Premier sang / Amélie Nothomb

En 1964, Patrick Nothomb était diplomate en poste au Congo. Il sera victime d’une prise d’otage longue et terrifiante. Mais Patrick Nothomb est aussi le père de l’écrivaine Amélie Nothomb et un homme avec une enfance difficile, mais hors du commun. Une histoire que conte l’autrice pour rendre hommage à son père décédé en 2020.

Apparemment, j’ai eu le nez fin en lisant ce roman, puisqu’il a obtenu le prix Renaudot quelques jours après la fin de ma lecture –enfin de mon écoute– puisque je l’ai découvert en format audio. Cela faisait un long moment que je n’avais plus lu de romans d’Amélie Nothomb. Effectivement, j’avais eu une série de lectures un peu décevantes chez cette autrice et j’ai simplement lâché l’affaire. Mais, après avoir entendu beaucoup de bien de son dernier opus, je me suis laissée tenter. Et je pense que l’on se dirige vers une réconciliation.
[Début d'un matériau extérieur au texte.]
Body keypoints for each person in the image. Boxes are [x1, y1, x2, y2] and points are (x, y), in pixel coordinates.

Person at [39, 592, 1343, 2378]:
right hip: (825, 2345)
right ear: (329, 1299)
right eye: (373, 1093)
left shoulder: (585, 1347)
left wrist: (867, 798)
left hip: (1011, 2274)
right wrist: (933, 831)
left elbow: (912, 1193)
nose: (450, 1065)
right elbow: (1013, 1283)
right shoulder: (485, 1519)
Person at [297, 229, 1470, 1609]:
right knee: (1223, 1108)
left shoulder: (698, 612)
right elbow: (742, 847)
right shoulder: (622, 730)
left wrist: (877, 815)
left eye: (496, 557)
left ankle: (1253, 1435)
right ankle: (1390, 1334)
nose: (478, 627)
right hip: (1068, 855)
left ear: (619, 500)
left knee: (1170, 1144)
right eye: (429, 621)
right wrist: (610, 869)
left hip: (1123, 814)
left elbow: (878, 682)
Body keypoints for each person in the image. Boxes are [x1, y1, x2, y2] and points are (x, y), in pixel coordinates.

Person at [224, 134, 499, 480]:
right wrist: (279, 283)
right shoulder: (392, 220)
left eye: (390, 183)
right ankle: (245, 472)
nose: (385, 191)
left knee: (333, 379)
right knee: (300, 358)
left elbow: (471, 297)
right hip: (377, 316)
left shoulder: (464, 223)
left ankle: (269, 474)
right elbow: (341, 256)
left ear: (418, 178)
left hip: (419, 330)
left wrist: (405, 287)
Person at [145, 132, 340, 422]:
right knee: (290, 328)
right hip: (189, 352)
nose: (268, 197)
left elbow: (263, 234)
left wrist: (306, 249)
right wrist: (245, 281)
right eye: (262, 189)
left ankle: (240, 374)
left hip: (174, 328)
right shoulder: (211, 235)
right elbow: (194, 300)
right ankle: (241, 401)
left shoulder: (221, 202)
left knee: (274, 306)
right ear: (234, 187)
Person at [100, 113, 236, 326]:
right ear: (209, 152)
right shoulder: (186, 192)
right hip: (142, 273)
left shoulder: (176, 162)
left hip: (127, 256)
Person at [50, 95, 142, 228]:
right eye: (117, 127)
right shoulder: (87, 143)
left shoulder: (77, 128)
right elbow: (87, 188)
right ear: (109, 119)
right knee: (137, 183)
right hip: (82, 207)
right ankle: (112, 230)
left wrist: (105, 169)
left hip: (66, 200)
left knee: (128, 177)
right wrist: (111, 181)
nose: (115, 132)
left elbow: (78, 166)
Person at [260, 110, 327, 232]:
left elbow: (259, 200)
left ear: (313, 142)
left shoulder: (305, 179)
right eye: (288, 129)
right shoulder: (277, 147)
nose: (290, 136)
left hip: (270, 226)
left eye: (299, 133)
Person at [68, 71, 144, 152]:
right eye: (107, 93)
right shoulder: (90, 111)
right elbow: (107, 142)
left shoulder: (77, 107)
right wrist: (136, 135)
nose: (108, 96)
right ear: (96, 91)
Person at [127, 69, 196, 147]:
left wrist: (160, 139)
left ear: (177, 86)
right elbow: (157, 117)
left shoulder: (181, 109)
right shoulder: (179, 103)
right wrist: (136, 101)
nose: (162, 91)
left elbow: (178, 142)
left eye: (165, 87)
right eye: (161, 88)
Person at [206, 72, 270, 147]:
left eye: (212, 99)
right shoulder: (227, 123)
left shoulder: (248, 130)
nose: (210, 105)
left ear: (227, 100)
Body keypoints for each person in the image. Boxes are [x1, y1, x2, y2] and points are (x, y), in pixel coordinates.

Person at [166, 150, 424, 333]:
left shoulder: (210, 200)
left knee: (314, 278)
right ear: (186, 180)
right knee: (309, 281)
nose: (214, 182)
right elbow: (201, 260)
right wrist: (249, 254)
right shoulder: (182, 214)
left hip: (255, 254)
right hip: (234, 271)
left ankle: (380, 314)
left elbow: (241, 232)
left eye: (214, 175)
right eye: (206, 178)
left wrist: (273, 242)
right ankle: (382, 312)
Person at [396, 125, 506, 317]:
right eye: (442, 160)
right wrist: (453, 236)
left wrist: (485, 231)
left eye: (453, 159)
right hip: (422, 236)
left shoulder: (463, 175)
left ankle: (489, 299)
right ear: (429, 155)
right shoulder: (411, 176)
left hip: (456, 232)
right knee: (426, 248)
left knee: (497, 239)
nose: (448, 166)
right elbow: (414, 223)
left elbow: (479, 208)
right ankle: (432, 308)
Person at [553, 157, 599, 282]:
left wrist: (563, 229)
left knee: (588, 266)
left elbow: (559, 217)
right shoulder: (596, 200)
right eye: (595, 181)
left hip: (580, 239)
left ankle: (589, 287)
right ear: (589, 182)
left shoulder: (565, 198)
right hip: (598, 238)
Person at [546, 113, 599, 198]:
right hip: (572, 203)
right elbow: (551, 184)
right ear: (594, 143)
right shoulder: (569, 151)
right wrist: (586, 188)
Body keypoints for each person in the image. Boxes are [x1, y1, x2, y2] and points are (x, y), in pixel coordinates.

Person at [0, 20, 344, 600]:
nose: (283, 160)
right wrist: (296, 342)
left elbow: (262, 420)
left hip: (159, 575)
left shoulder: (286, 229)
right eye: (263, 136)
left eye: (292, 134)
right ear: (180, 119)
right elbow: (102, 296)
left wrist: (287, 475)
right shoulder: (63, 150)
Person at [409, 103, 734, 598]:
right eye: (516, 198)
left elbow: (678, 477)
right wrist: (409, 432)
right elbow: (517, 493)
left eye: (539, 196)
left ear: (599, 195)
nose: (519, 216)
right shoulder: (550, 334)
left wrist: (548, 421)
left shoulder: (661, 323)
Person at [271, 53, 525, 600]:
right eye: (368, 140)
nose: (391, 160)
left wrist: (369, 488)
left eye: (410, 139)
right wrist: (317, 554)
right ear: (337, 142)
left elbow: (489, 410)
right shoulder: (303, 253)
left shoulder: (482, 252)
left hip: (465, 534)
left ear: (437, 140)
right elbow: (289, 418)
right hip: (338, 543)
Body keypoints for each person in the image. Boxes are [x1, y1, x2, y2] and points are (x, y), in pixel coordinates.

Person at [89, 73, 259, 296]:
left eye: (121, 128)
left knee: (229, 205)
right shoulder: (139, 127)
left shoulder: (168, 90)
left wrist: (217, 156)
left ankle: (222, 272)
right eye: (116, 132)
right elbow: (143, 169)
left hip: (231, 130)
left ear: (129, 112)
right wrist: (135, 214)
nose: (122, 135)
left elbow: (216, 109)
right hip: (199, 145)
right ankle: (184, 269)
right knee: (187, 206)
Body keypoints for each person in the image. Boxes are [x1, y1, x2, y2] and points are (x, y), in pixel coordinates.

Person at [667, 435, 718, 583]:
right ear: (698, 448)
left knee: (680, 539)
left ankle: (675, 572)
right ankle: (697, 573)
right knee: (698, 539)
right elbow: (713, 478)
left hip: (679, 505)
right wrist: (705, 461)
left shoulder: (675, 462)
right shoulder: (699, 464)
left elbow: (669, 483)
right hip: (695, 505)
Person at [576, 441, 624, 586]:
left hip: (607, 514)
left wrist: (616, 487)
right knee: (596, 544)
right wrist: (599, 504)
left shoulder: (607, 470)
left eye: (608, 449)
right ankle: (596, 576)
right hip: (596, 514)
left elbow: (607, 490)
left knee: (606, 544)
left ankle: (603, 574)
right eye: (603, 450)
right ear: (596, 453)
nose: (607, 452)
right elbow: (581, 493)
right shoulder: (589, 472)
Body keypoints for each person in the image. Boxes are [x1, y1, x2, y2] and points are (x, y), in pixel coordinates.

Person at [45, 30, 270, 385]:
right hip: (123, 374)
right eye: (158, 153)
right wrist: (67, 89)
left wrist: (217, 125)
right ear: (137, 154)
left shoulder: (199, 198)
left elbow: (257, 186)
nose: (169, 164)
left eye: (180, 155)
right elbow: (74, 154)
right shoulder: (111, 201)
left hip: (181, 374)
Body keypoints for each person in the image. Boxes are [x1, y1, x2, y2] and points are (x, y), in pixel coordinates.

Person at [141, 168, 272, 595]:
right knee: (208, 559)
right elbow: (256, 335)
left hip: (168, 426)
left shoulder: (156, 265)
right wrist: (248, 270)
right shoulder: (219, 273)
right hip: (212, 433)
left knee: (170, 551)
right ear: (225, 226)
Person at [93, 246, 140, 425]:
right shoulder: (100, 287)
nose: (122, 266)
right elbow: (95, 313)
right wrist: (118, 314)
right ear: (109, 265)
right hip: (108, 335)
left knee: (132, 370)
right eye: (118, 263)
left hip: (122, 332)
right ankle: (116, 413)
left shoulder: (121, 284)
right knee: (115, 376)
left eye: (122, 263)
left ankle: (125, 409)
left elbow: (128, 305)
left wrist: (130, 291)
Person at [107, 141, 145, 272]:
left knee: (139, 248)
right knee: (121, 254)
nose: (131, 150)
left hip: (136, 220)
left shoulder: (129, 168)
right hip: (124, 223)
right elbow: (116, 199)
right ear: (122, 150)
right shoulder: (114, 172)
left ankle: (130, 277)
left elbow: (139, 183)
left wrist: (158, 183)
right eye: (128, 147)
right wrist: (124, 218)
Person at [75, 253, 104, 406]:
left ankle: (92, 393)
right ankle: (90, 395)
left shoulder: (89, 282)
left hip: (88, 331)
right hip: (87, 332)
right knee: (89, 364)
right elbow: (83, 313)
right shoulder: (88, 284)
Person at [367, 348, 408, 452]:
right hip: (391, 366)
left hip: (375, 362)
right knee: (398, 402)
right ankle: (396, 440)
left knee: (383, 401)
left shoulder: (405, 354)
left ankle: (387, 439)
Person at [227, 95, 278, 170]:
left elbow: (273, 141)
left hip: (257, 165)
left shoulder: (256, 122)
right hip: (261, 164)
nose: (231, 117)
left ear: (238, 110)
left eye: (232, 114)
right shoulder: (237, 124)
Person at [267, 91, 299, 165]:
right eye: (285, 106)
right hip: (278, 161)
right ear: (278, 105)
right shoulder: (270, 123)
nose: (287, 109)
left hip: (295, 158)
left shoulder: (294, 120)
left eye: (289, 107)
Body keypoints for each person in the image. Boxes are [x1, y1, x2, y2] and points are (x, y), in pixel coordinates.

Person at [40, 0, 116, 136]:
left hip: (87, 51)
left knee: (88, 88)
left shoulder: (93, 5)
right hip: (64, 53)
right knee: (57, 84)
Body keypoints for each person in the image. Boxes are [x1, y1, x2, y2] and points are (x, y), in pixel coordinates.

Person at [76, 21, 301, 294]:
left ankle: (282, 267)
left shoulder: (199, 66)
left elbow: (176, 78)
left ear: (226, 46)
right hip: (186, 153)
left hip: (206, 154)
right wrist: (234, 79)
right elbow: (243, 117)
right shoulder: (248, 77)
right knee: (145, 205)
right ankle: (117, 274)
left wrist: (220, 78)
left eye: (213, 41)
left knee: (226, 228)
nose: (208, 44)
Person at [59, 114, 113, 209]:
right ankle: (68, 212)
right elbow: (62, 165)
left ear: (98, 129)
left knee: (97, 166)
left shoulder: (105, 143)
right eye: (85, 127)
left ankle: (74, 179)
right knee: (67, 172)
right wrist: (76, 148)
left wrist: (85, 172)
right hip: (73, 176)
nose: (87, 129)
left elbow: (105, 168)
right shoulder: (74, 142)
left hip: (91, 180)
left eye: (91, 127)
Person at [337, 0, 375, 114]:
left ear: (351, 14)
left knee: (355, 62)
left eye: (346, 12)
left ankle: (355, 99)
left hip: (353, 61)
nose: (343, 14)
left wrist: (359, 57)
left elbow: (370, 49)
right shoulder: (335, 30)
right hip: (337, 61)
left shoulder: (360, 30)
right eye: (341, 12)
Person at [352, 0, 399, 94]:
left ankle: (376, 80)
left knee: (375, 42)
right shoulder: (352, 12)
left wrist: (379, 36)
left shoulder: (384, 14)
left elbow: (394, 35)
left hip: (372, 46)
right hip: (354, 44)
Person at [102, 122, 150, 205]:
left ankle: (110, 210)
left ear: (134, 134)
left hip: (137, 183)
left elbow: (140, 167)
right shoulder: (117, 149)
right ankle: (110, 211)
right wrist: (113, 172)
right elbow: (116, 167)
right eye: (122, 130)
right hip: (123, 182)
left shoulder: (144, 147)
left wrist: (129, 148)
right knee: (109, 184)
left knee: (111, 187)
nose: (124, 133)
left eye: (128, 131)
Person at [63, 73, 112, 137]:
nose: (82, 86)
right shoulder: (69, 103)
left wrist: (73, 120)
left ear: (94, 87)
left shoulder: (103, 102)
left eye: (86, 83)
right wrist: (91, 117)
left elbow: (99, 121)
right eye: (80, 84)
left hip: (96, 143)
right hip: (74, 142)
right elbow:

Dans «Premier sang», l’autrice commence son roman avec une image choc, un peloton d’exécution, un danger imminent. Puis, rétropédale et nous emmène dans les années 1930 à la rencontre d’un couple beau et chic de la bourgeoisie belge. Ils s’aiment, ils ont un enfant. Mais, André, le mari décède dans un accident militaire. Claude, son épouse, ne se remet pas de ce décès et peine à s’intéresser à son fils, Patrick. Elle préfère enchainer les mondanités. Ainsi, Patrick va être élevé par ses grands-parents maternels. Mais devant sa délicatesse et sa douceur inacceptable pour un garçon, son grand-père maternel l’envoie séjourner chez son grand-père paternel: un baron-poète qui a engendré une kyrielle d’enfants dans un château magnifique, mais spartiate, et qu’il éduque de façon quasi darwiniste. Commence le récit d’une enfance étrange et rude, mais pas privée de charme et de liberté.

J’ai été happée par ce récit. Amélie Nothomb nous fait rencontrer des personnages étonnants et attachants. On se sent comme plongé dans cette meute d’enfants et dans l’esprit de Patrick qui regarde ce petit monde vivre avec un mélange de peur et d’excitation. J’ai trouvé le roman quasi cinématographique tant je visualisais parfaitement l’histoire, les personnages et leur environnement.

En résumé, une réconciliation avec Amélie Nothomb et un hommage touchant à un père.

Amélie Nothomb, «Premier sang», chez Albin Michel, 2021.